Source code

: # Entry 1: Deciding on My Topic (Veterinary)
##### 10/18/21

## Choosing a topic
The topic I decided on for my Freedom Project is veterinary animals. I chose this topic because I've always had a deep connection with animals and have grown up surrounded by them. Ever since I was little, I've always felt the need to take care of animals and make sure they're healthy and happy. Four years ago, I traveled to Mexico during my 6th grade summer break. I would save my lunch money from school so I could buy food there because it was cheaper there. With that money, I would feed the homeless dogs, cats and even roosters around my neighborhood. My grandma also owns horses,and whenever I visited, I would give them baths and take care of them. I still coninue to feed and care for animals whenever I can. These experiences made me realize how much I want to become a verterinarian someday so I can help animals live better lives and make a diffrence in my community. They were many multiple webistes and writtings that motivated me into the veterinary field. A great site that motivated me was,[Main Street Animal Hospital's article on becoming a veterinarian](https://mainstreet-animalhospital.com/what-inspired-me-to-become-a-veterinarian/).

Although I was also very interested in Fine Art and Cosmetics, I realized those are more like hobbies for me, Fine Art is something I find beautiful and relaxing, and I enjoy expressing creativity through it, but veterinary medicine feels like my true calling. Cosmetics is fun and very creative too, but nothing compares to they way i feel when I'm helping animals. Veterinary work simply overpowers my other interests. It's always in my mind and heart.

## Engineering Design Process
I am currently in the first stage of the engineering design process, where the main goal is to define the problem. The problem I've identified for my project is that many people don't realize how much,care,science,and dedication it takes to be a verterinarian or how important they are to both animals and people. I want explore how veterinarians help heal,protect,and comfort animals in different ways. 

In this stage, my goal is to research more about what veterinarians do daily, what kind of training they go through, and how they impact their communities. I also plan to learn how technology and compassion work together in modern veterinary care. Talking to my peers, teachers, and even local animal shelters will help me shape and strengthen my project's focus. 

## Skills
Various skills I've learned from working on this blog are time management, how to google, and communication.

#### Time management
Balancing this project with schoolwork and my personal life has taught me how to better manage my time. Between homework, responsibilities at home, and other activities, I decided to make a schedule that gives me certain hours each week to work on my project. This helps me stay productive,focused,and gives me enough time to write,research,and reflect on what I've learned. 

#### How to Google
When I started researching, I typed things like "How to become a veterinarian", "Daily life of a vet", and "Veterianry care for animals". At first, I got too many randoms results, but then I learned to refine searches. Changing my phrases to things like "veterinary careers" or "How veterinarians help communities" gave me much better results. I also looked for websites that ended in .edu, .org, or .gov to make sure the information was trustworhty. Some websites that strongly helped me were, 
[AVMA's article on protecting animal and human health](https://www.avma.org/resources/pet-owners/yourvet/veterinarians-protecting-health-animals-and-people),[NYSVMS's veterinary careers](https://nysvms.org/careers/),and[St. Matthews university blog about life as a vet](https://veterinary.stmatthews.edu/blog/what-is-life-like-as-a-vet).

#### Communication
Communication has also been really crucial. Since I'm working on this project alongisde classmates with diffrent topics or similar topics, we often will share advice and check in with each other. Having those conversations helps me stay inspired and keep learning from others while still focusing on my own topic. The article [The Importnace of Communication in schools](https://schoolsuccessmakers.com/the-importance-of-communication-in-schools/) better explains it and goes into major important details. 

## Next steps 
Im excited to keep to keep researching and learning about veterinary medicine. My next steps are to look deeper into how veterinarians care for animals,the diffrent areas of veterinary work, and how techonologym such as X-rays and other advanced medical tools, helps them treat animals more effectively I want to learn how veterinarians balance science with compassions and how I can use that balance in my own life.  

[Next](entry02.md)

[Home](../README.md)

▸ Instruction
The lines above may hold the string "through". Say how many do, and give only that number.

▸ Answer to the exercise
2